SAMIN-NEWS.com – Satuan Reserse Kriminal Polresta Pati mengungkap kasus dugaan penipuan, penggelapan, dan pencurian dengan modus menawarkan lowongan pekerjaan melalui media sosial. Kasus tersebut dirilis dalam konferensi pers di Mapolresta Pati, Selasa (12/5/2026), dipimpin Plt Wakapolresta Pati Kompol Anwar bersama Kasat Reskrim Kompol Dika Hadian Widya Wiratama.
Pelaku berinisial SE (33), warga Kecamatan Kaliwungu, Kabupaten Kudus, diduga menjalankan aksinya dengan memanfaatkan korban yang sedang mencari pekerjaan. Korban diketahui berinisial EA, warga Kabupaten Jepara, yang sebelumnya mengunggah informasi pencarian kerja di grup Facebook “Loker Kudus”.
“Pelaku menawarkan pekerjaan kepada korban melalui akun Facebook, kemudian mengajak bertemu hingga akhirnya membawa kabur barang milik korban,” ujar Kompol Dika Hadian Widya Wiratama.
Peristiwa itu terjadi pada Selasa, 10 Februari 2026 sekitar pukul 11.30 WIB di wilayah Kecamatan Wedarijaksa, Kabupaten Pati. Saat itu korban bertemu dengan pelaku dan memboncengnya menggunakan sepeda motor miliknya menuju wilayah Pati dengan alasan menemui rekan pelaku.
Sesampainya di lokasi, korban diminta turun untuk menanyakan seseorang bernama Lia di sebuah rumah. Namun ketika korban kembali, pelaku sudah melarikan diri dengan membawa sepeda motor beserta sejumlah barang berharga milik korban.
“Korban kemudian diminta turun untuk menanyakan seseorang bernama Lia di sebuah rumah, namun saat kembali pelaku sudah melarikan diri membawa kendaraan dan barang milik korban,” tegasnya.

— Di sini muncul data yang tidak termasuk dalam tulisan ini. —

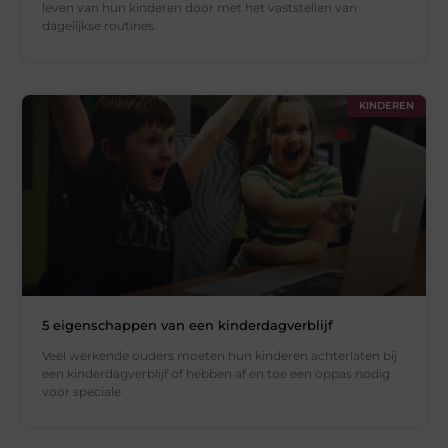
leven van hun kinderen door met het vaststellen van
dagelijkse routines.
KINDEREN
5 eigenschappen van een kinderdagverblijf
Veel werkende ouders moeten hun kinderen achterlaten bij
een kinderdagverblijf of hebben af ​​en toe een oppas nodig
voor speciale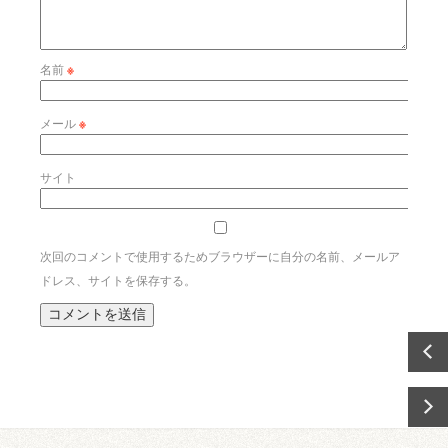
名前
※
メール
※
サイト
次回のコメントで使用するためブラウザーに自分の名前、メールア
ドレス、サイトを保存する。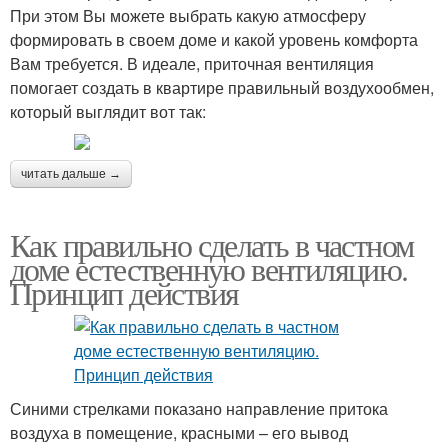
При этом Вы можете выбрать какую атмосферу
формировать в своем доме и какой уровень комфорта
Вам требуется. В идеале, приточная вентиляция
помогает создать в квартире правильный воздухообмен,
который выглядит вот так:
читать дальше →
Как правильно сделать в частном
доме естественную вентиляцию.
Принцип действия
Синими стрелками показано направление притока
воздуха в помещение, красными – его вывод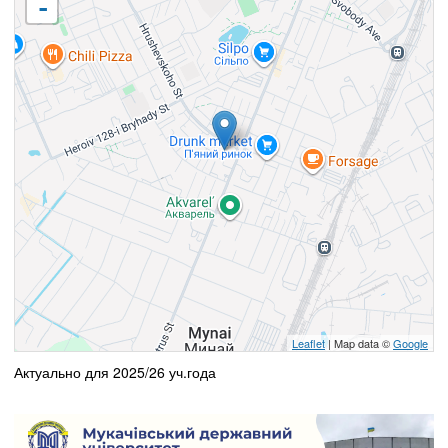
-
Leaflet
| Map data ©
Google
Актуально для 2025/26 уч.года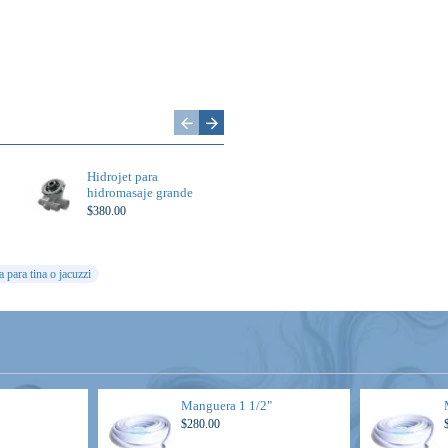
Hidrojet para
Deposito de
hidromasaje grande
aromaterapia para tina
$380.00
$600.00
a para tina o jacuzzi
Manguera 1 1/2"
$280.00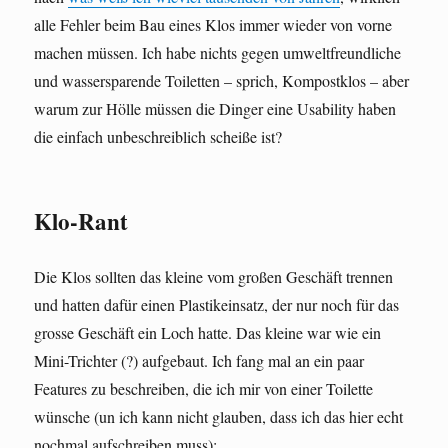
alle Fehler beim Bau eines Klos immer wieder von vorne
machen müssen. Ich habe nichts gegen umweltfreundliche
und wassersparende Toiletten – sprich, Kompostklos – aber
warum zur Hölle müssen die Dinger eine Usability haben
die einfach unbeschreiblich scheiße ist?
Klo-Rant
Die Klos sollten das kleine vom großen Geschäft trennen
und hatten dafür einen Plastikeinsatz, der nur noch für das
grosse Geschäft ein Loch hatte. Das kleine war wie ein
Mini-Trichter (?) aufgebaut. Ich fang mal an ein paar
Features zu beschreiben, die ich mir von einer Toilette
wünsche (un ich kann nicht glauben, dass ich das hier echt
nochmal aufschreiben muss):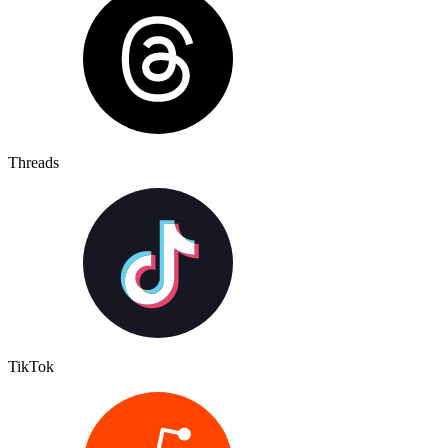
Threads
TikTok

Akibat kejadian tersebut, korban mengalami kerugian sekitar Rp15,1 juta. Barang yang dibawa pelaku antara lain sepeda motor Honda Vario, telepon genggam Realme Narzo 50i, dompet berisi uang tunai, helm, dan sejumlah barang pribadi lainnya. Polisi juga telah memeriksa dua saksi dalam kasus ini.
Dari hasil penyelidikan, Tim Resmob Polresta Pati berhasil mengamankan pelaku beserta sejumlah barang bukti, termasuk motor korban, STNK, helm, dan ponsel yang digunakan pelaku untuk berkomunikasi dengan korban. Polisi juga masih mendalami kemungkinan adanya korban lain dengan modus serupa. Atas perbuatannya, pelaku dijerat pasal penipuan, penggelapan, dan pencurian dalam KUHP dengan ancaman hukuman penjara maksimal lima tahun.